Transport properties of Ce2Ni2Sn and Ce2Pd2.05Sn0.95 Kondo lattice systems

We report experimental data on thermoelectric power S, electrical resistivity ρ, and the magnetoresistivity of the antiferromagnet Kondo stannides Ce2Ni2Sn (TN=4.7 K) and Ce2Pd2.05Sn0.95 (TN=4.7 K). The essential features of the S(T) curves resemble those of heavy fermion systems such as CeCu2Si2: a broad and positive maximum at intermediate temperatures, followed by a sharper negative minimum at lower temperatures. S values are is considerably smaller in Ce2Pd2.05Sn0.95 than in Ce2Ni2Sn. The positive peak originates from the incoherent Kondo scattering by the excited crystal field levels of the Ce ion ground state.

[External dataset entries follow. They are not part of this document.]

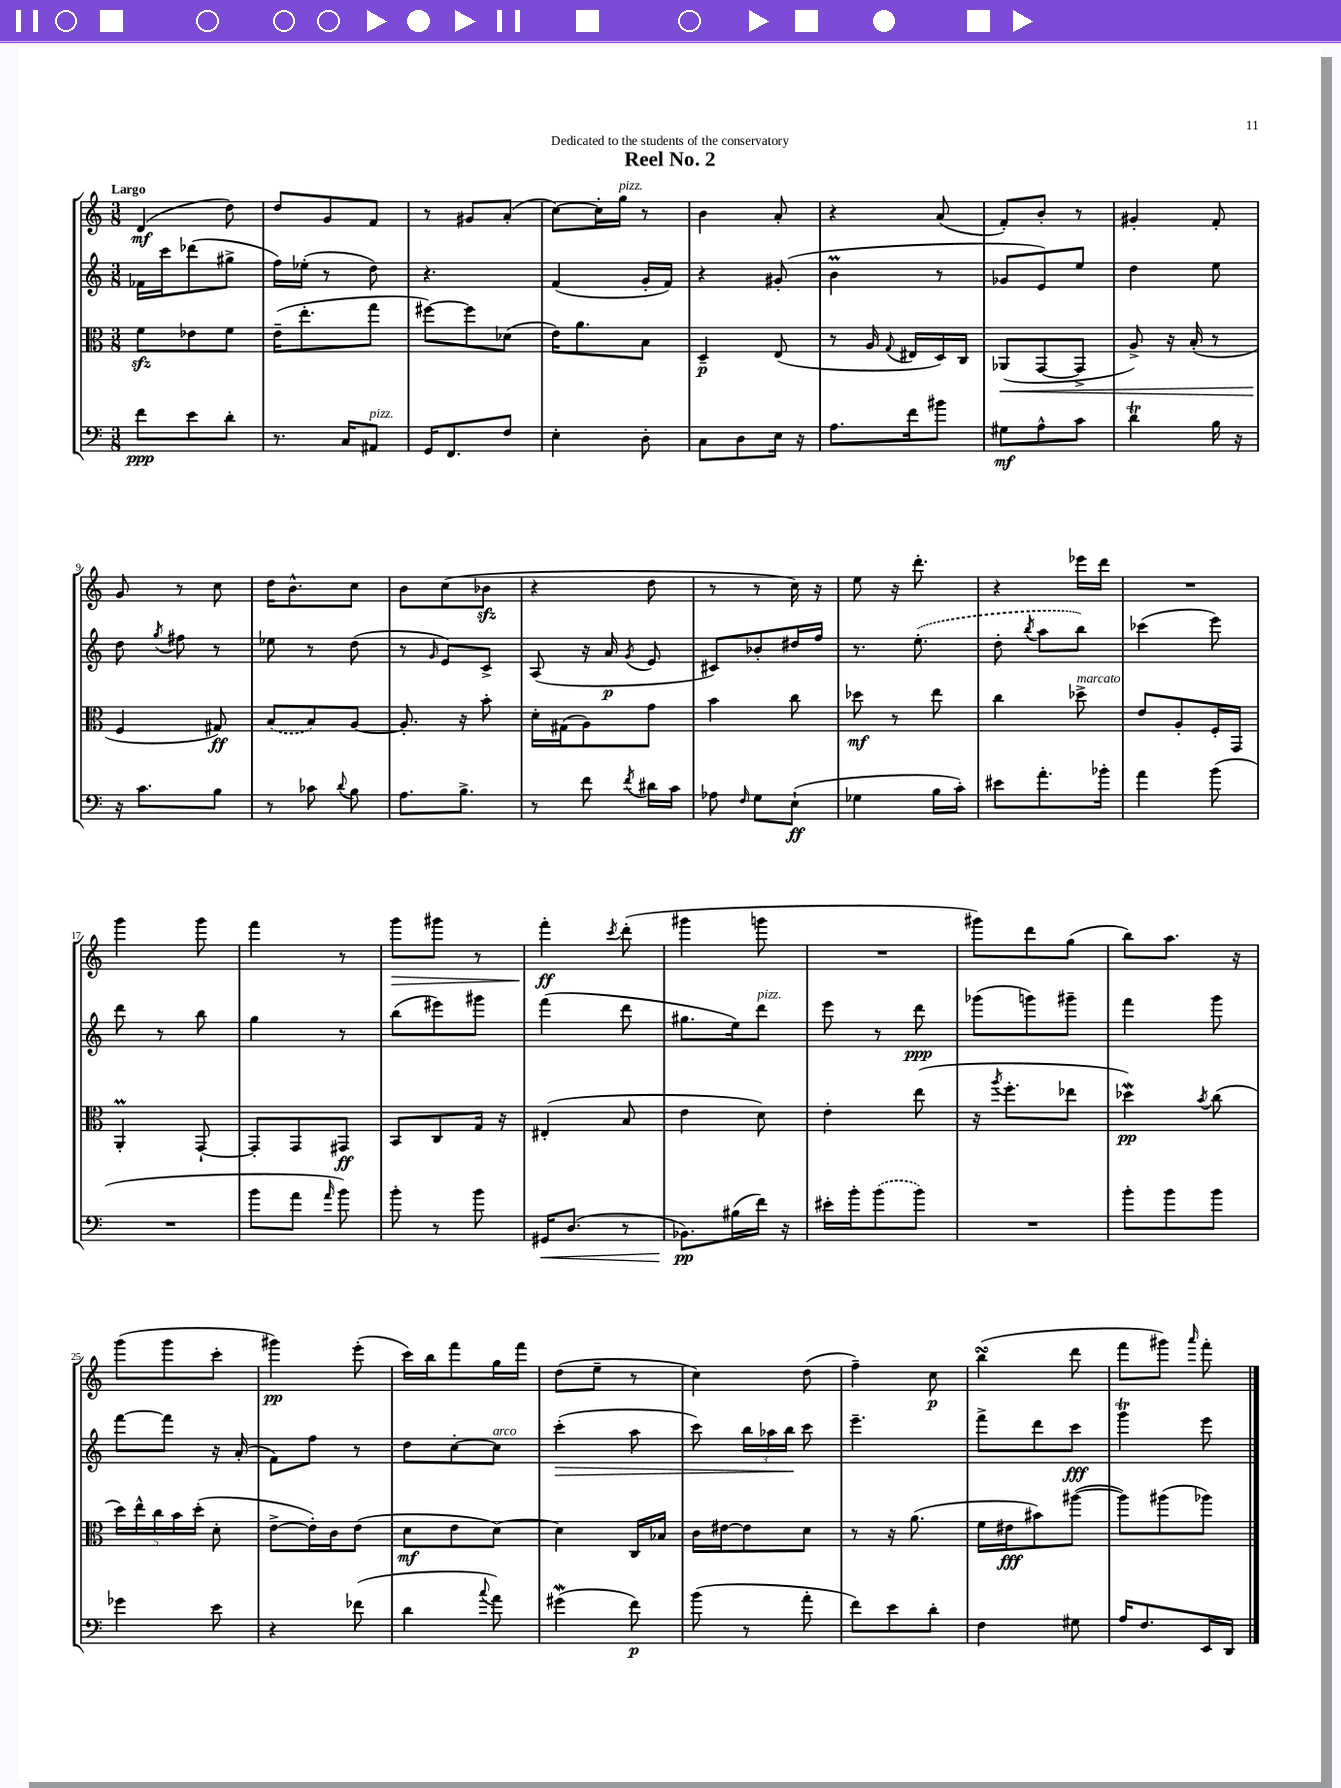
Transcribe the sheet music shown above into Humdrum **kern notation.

**kern	**dynam	**kern	**dynam	**kern	**dynam	**kern	**dynam
*part4	*part4	*part3	*part3	*part2	*part2	*part1	*part1
*staff4	*staff4	*staff3	*staff3	*staff2	*staff2	*staff1	*staff1
*clefF4	*	*clefC3	*	*clefG2	*	*clefG2	*
*k[]	*	*k[]	*	*k[]	*	*k[]	*
*M3/8	*	*M3/8	*	*M3/8	*	*M3/8	*
=1	=1	=1	=1	=1	=1	=1	=1
!	!	!	!	!	!	!LO:TX:a:B:t=Largo	!
8f\L	ppp	8fzz\L	.	16f-X\LL	.	(4d/	mf
.	.	.	.	16ccc\J	.	.	.
8e\	.	8e-X\	.	(8ddd-X\	.	.	.
8d'\J	.	8f\J	.	8gg#X^\J	.	8dd\)	.
=2	=2	=2	=2	=2	=2	=2	=2
8.r	.	(16e~\KL	.	16ff\LL)	.	8dd/L	.
.	.	8.ee'\	.	(16ee-X'\JJ	.	.	.
.	.	.	.	8r	.	8g/	.
16C/KL	.	.	.	.	.	.	.
!LO:TX:a:i:t=pizz.	!	!	!	!	!	!	!
8AA#X/J	.	8gg\J	.	8dd\)	.	8f/J	.
=3	=3	=3	=3	=3	=3	=3	=3
16GG/KL	.	[8ff#X\L)	.	4.r	.	8r	.
8.FF/	.	.	.	.	.	.	.
.	.	8ff#\]	.	.	.	8g#X/L	.
8F/J	.	(8d-X\J	.	.	.	(8a'/J	.
=4	=4	=4	=4	=4	=4	=4	=4
4E'\	.	16e\KL)	.	(4f/	.	[8cc\L)	.
.	.	8.a\	.	.	.	.	.
.	.	.	.	.	.	16cc'\L]	.
!	!	!	!	!	!	!LO:TX:a:i:t=pizz.	!
.	.	.	.	.	.	16gg\JJ	.
8D'\	.	8B\J	.	16g'/LL	.	8r	.
.	.	.	.	16f/JJ)	.	.	.
=5	=5	=5	=5	=5	=5	=5	=5
8C\L	.	4D~/	p	4r	.	4b\	.
8D\	.	.	.	.	.	.	.
16E\Jk	.	(8E/	.	(8g#X'/	.	8a'/	.
16r	.	.	.	.	.	.	.
=6	=6	=6	=6	=6	=6	=6	=6
8.A\L	.	8r	.	4bm\	.	4r	.
.	.	16A/	.	.	.	.	.
.	.	8qqG/	.	.	.	.	.
16f\k	.	16E#X/LL	.	.	.	.	.
8b#X\J	.	16D/)	.	8r	.	(8a/	.
.	.	16C/JJ	.	.	.	.	.
=7	=7	=7	=7	=7	=7	=7	=7
!	!	!	!LO:HP:b	!	!	!	!
8G#X\L	mf	(8AA-X/L	<	8g-X/L	.	8f'/L)	.
8A^^\	.	[8GG/	.	8e/)	.	8b'/J	.
8c\J	.	8GG^/J]	.	8ee/J	.	8r	.
=8	=8	=8	=8	=8	=8	=8	=8
4dT\	.	8A^/)	.	4dd\	.	4g#X'/	.
.	.	16r	.	.	.	.	.
.	.	(16B'/	.	.	.	.	.
16B\	.	8r	.	8ee\	.	8f'/	.
16r	.	.	.	.	.	.	.
!!LO:LB:g=z
=9	=9	=9	=9	=9	=9	=9	=9
16r	.	4F/	.	8dd\	.	8g/	.
8.c\L	.	.	.	.	.	.	.
.	.	.	.	8qgg/	.	.	.
.	.	.	.	8ff#X\	.	8r	.
8B\J	.	8G#X/)	[ ff	8r	.	8cc\	.
=10	=10	=10	=10	=10	=10	=10	=10
8r	.	(8B/L	.	8ee-X\	.	16dd\KL	.
.	.	.	.	.	.	8.b^^\	.
8c-X\	.	8B/)	.	8r	.	.	.
8qqd/	.	.	.	.	.	.	.
8B\	.	[8A/J	.	(8dd\	.	8cc\J	.
=11	=11	=11	=11	=11	=11	=11	=11
8.A\L	.	8.A'/]	.	8r	.	8b\L	.
.	.	.	.	16qqg/	.	.	.
.	.	.	.	8e/L)	.	(8cc\	.
8.B^\J	.	16r	.	.	.	.	.
.	.	8b'\	.	8c^/J	.	8b-Xzz\J	.
=12	=12	=12	=12	=12	=12	=12	=12
8r	.	16d'\LL	.	(8A/	.	4r	.
.	.	(16G#X\J	.	.	.	.	.
8f\	.	8A\)	.	16r	.	.	.
.	.	.	.	16a/	p	.	.
8qf/	.	.	.	8qg/	.	.	.
16d#X\LL	.	8g\J	.	8e/	.	8dd\	.
16c\JJ	.	.	.	.	.	.	.
=13	=13	=13	=13	=13	=13	=13	=13
8A-X\	.	4b\	.	8c#X/L)	.	8r	.
16qqF/	.	.	.	.	.	.	.
8G\L	.	.	.	8b-X'/	.	8r	.
(8E`\J	ff	8cc\	.	16dd#X/L	.	16cc\)	.
.	.	.	.	16ff/JJ	.	16r	.
=14	=14	=14	=14	=14	=14	=14	=14
4G-X\	.	8dd-X\	mf	8.r	.	8ee\	.
.	.	8r	.	.	.	16r	.
.	.	.	.	(8.ee'\	.	8.ddd'\	.
16B\LL	.	8ee\	.	.	.	.	.
16c'\JJ)	.	.	.	.	.	.	.
=15	=15	=15	=15	=15	=15	=15	=15
8e#X\L	.	4cc\	.	8dd'\	.	4r	.
.	.	.	.	8qbb/	.	.	.
8.a'\	.	.	.	8aa\L	.	.	.
!	!	!LO:TX:a:i:t=marcato	!	!	!	!	!
.	.	8dd-X^\	.	8bb\J)	.	16eee-X\LL	.
16b-X'\Jk	.	.	.	.	.	16ddd\JJ	.
=16	=16	=16	=16	=16	=16	=16	=16
4a\	.	8e/L	.	(4ccc-X\	.	4.r	.
.	.	8A'/	.	.	.	.	.
(8b\	.	16F'/L	.	8eee\)	.	.	.
.	.	16GG/JJ	.	.	.	.	.
!!LO:LB:g=z
=17	=17	=17	=17	=17	=17	=17	=17
4.r	.	4AAM'/	.	8ddd\	.	4ggg\	.
.	.	.	.	8r	.	.	.
.	.	[8GG`/	.	8bb\	.	8ggg\	.
=18	=18	=18	=18	=18	=18	=18	=18
8b\L	.	8GG'/L]	.	4gg\	.	4fff\	.
8a\J	.	8GG/	.	.	.	.	.
16qqa/	.	.	.	.	.	.	.
8b\)	.	8GG#X/J	ff	8r	.	8r	.
=19	=19	=19	=19	=19	=19	=19	=19
!	!	!	!	!	!	!	!LO:HP:b
8b'\	.	8BB/L	.	(8bb\L	.	8ggg\L	>
8r	.	8C/	.	8eee#X\)	.	8ggg#X\J	.
8b\	.	16G/Jk	.	8ggg#X\J	.	8r	.
.	.	16r	.	.	.	.	.
=20	=20	=20	=20	=20	=20	=20	=20
!	!LO:HP:b	!	!	!	!	!	!
16GG#X/KL	<	(4E#X'/	.	(4fff\	.	4fff'\	ff
(8.D/J	.	.	.	.	.	.	.
.	.	.	.	.	.	8qccc/	.
8r	.	8B/	.	8ddd\	.	(8ddd'\	]
=21	=21	=21	=21	=21	=21	=21	=21
8.BB-X\L)	pp	4e\	.	8.gg#X\L	.	4ggg#X\	.
(16B#X\L	[	.	.	16ee\k)	.	.	.
!	!	!	!	!LO:TX:a:i:t=pizz.	!	!	!
16f\JJ)	.	8d\)	.	8ddd\J	.	8gggn\	.
16r	.	.	.	.	.	.	.
=22	=22	=22	=22	=22	=22	=22	=22
16e#X'\LL	.	4e'\	.	8eee\	.	4.r	.
16b'\J	.	.	.	.	.	.	.
(8b\	.	.	.	8r	.	.	.
8b\J)	.	(8ee\	.	8ddd\	ppp	.	.
=23	=23	=23	=23	=23	=23	=23	=23
4.r	.	16r	.	(8ggg-X\L	.	8ggg#X\L)	.
.	.	8qaa/	.	.	.	.	.
.	.	8.ff'\L	.	.	.	.	.
.	.	.	.	8gggn\)	.	8ddd\	.
.	.	8ee-X\J	.	8ggg#X~\J	.	(8gg\J	.
=24	=24	=24	=24	=24	=24	=24	=24
8b'\L	.	4dd-Xw\)	pp	4fff\	.	8bb\L)	.
8b\	.	.	.	.	.	8.aa\J	.
.	.	8qb/	.	.	.	.	.
8b\J	.	(8cc\	.	8ggg\	.	.	.
.	.	.	.	.	.	16r	.
!!LO:LB:g=z
=25	=25	=25	=25	=25	=25	=25	=25
4g-X\	.	20dd\LL)	.	[8fff\L	.	(8ggg\L	.
.	.	20ee^^\	.	.	.	.	.
.	.	20cc\	.	.	.	.	.
.	.	.	.	8fff\J]	.	8ggg\	.
.	.	20b\	.	.	.	.	.
.	.	(20dd'\JJ	.	.	.	.	.
8e\	.	8d'\	.	16r	.	8ccc'\J	.
.	.	.	.	(16a'/	.	.	.
=26	=26	=26	=26	=26	=26	=26	=26
4r	.	[8e^\L	.	8f\L)	.	4ggg#X\)	pp
.	.	16e'\L])	.	8ff\J	.	.	.
.	.	16c\J	.	.	.	.	.
(8f-X\	.	(8e\J	.	8r	.	(8eee'\	.
=27	=27	=27	=27	=27	=27	=27	=27
4d\	.	8d\L	mf	8dd\L	.	16ccc\LL)	.
.	.	.	.	.	.	16bb\J	.
.	.	8e\	.	[8cc'\	.	8fff\	.
8qqcc/	.	.	.	.	.	.	.
!	!	!	!	!LO:TX:a:i:t=arco	!	!	!
8a\)	.	[8d\J)	.	8cc\J]	.	16gg\L	.
.	.	.	.	.	.	16fff\JJ	.
=28	=28	=28	=28	=28	=28	=28	=28
!	!	!	!	!	!LO:HP:b	!	!
(4g#XW\	.	4d\]	.	(4ccc'\	>	(8dd\L	.
.	.	.	.	.	.	8ee~\J	.
8f\)	p	16C/LL	.	8aa\	.	8r	.
.	.	16B-X/JJ	.	.	.	.	.
=29	=29	=29	=29	=29	=29	=29	=29
(8b\	.	16c\LL	.	8ccc\)	.	4cc\)	.
.	.	[16e#X\J	.	.	.	.	.
8r	.	8e#\]	.	24bb\LL	.	.	.
.	.	.	.	24aa-X\	.	.	.
.	.	.	.	24bb\JJ	.	.	.
8a'\	.	8d\J	.	8ccc\	]	(8dd\	.
=30	=30	=30	=30	=30	=30	=30	=30
8f\L)	.	8r	.	4.eee~\	.	4ff~\)	.
8e\	.	16r	.	.	.	.	.
.	.	(8.a\	.	.	.	.	.
8d'\J	.	.	.	.	.	8cc\	p
=31	=31	=31	=31	=31	=31	=31	=31
4F\	.	16f\LL	.	8fff^\L	.	(4bbsSsS\	.
.	.	16e#X\J	fff	.	.	.	.
.	.	8b#X\)	.	8ddd\	.	.	.
8G#X\	.	([8aa#X\J	.	8ccc\J	fff	8ddd\	.
=32	=32	=32	=32	=32	=32	=32	=32
16A/KL	.	8aa#\L])	.	4gggT\	.	8fff\L	.
8.F/	.	.	.	.	.	.	.
.	.	(8aa#X\	.	.	.	8ggg#X\J)	.
.	.	.	.	.	.	16qqaaa/	.
16EE/L	.	8aa-X\J)	.	8eee\	.	8fff'\	.
16DD/JJ	.	.	.	.	.	.	.
==	==	==	==	==	==	==	==
*-	*-	*-	*-	*-	*-	*-	*-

The negative peak might be related to the shape of the density of states associated with the Abrikosov–Suhl resonance. The change of sign in S(T) between its minimum and maximum at T* can be assigned to the fact that the Fermi level sinks below the upper band at T>T*. This behavior and the maximum observed in the ρ(T) curve at this temperature can be discussed in terms of the electron polaron model, although one must also take into account the crystal field effect. The role played by the crystal field effect, which is more important in Ce2Pd2.05Sn0.95, is analyzed for this compound, providing the magnitude of the crystal field splitting. Magnetoresistivity was also measured in both compounds. The results are consistent with the important role of the Kondo effect at low temperatures and suggest the splitting of the double degenerate bands at T>T*.